[Dataset entries]
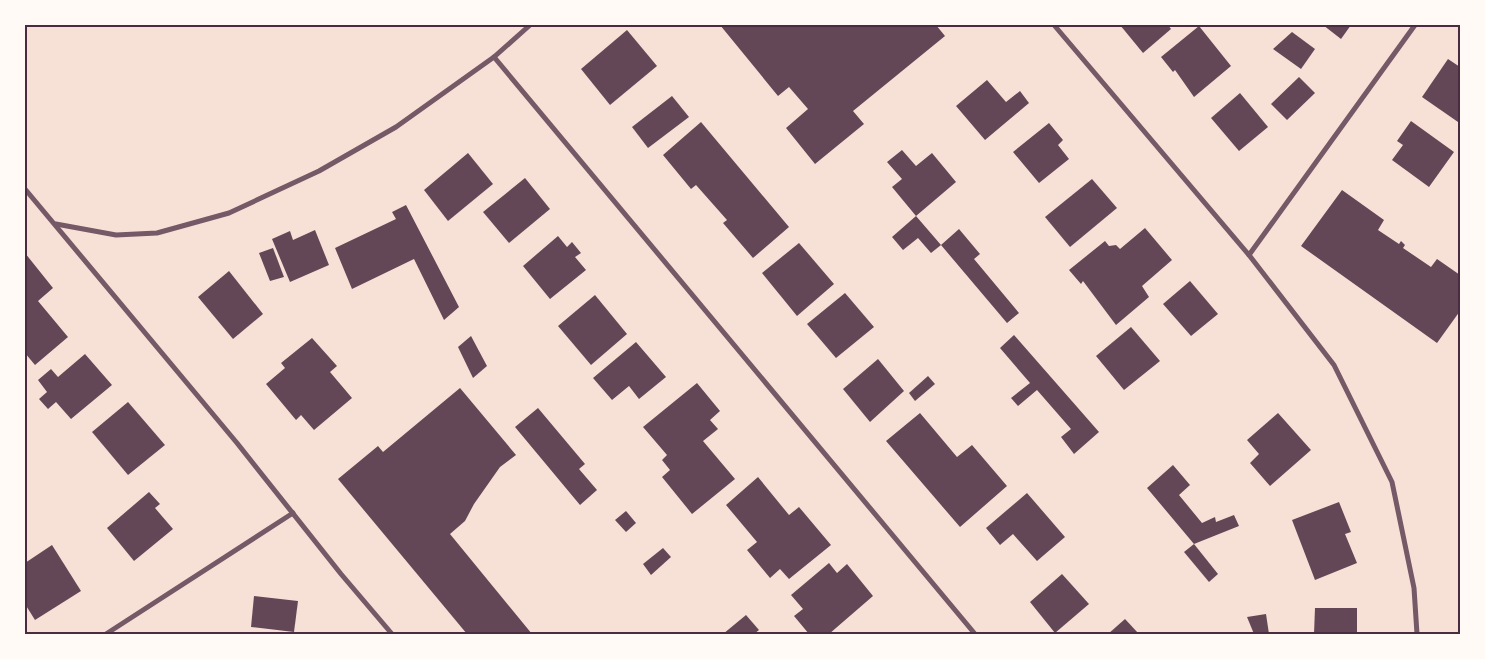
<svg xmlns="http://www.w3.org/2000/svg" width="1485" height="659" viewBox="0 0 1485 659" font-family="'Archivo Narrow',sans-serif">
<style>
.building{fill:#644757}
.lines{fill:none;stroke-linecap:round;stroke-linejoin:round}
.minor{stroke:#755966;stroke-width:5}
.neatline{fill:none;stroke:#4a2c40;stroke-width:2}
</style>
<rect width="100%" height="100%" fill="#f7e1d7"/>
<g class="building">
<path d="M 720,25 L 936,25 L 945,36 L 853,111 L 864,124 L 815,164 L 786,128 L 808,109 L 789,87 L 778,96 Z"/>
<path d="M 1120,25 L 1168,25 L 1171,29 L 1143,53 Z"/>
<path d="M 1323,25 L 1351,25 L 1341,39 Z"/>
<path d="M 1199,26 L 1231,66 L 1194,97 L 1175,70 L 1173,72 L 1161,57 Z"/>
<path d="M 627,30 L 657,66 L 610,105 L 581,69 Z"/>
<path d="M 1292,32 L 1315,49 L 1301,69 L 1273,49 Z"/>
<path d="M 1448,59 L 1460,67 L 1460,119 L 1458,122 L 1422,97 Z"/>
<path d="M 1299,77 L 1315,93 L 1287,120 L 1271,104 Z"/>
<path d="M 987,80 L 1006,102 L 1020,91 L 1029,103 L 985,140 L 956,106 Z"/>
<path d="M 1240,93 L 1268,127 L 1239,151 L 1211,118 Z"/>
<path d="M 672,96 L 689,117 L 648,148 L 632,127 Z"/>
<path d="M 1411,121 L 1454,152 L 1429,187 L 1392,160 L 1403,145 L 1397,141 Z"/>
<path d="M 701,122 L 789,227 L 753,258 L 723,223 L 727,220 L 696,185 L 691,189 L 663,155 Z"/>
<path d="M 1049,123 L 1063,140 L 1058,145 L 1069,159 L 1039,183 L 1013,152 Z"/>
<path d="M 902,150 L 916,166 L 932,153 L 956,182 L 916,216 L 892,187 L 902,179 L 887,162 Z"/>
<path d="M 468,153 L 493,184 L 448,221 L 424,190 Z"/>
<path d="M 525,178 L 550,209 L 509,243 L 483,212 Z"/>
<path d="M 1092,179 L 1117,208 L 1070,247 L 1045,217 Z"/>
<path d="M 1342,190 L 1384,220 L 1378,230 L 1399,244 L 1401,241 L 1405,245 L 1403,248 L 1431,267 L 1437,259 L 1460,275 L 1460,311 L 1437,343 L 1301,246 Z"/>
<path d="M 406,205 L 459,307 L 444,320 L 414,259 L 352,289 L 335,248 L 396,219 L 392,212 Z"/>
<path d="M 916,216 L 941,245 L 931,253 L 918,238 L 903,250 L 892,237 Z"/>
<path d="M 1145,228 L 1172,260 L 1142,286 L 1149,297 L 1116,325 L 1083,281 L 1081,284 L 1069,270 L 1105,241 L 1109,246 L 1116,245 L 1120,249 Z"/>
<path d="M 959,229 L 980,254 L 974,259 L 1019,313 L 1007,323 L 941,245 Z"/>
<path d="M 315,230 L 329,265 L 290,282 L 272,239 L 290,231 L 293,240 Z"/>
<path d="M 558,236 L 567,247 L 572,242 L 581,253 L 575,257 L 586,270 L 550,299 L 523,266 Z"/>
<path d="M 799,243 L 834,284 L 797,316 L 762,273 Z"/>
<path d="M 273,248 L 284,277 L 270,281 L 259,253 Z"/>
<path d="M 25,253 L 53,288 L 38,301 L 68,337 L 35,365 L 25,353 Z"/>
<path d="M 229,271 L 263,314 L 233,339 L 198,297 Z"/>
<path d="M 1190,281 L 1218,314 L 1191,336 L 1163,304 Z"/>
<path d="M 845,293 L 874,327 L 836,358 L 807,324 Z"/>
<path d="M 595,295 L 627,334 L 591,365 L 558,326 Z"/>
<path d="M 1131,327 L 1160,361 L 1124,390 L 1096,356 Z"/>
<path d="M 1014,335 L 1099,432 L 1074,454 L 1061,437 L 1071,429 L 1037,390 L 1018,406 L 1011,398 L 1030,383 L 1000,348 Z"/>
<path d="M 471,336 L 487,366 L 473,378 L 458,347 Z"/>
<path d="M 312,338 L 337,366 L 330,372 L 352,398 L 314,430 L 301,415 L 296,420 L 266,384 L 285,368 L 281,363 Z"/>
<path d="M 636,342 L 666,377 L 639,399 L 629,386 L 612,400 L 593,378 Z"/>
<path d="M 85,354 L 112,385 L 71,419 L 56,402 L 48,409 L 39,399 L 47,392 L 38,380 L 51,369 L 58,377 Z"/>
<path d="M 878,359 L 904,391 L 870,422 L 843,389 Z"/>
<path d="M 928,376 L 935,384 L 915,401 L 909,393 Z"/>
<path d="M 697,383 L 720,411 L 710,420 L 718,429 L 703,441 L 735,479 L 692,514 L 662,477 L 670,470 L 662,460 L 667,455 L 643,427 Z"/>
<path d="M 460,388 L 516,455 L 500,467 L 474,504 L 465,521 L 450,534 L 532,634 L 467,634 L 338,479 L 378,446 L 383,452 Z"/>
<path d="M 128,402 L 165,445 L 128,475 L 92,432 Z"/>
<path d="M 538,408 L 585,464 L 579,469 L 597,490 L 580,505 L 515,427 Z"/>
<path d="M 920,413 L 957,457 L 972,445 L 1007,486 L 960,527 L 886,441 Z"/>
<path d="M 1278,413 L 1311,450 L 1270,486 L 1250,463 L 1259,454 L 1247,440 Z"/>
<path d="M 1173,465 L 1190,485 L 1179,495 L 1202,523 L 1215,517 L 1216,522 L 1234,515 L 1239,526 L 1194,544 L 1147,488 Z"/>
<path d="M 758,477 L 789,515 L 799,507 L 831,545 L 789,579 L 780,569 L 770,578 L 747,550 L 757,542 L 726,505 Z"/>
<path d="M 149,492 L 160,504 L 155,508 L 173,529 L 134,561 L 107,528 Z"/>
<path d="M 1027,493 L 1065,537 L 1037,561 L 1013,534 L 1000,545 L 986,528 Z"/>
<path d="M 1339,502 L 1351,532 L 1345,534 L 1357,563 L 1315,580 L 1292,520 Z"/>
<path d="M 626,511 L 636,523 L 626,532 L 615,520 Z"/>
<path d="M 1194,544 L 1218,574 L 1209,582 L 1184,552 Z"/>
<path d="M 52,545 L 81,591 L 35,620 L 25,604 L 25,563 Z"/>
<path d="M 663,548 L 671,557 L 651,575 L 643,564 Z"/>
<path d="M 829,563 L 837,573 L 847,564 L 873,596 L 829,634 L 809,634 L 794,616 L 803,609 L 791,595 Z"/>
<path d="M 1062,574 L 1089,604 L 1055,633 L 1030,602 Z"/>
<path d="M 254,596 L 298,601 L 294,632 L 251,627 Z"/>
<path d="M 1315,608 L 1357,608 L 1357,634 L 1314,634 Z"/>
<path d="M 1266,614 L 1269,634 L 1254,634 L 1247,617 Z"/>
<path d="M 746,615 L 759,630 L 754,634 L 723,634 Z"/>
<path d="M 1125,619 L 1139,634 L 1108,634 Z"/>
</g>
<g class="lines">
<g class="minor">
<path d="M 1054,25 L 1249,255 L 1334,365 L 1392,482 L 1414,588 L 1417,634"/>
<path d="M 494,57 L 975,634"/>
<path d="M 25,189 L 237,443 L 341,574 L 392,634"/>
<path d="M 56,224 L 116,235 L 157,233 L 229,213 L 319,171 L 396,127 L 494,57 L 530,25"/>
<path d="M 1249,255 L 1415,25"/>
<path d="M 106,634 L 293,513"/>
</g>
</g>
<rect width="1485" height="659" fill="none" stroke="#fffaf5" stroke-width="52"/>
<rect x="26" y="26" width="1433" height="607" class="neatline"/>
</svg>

## Task description
Match on "lines": copy every line in the records that has it.

## Solution
.lines{fill:none;stroke-linecap:round;stroke-linejoin:round}
<g class="lines">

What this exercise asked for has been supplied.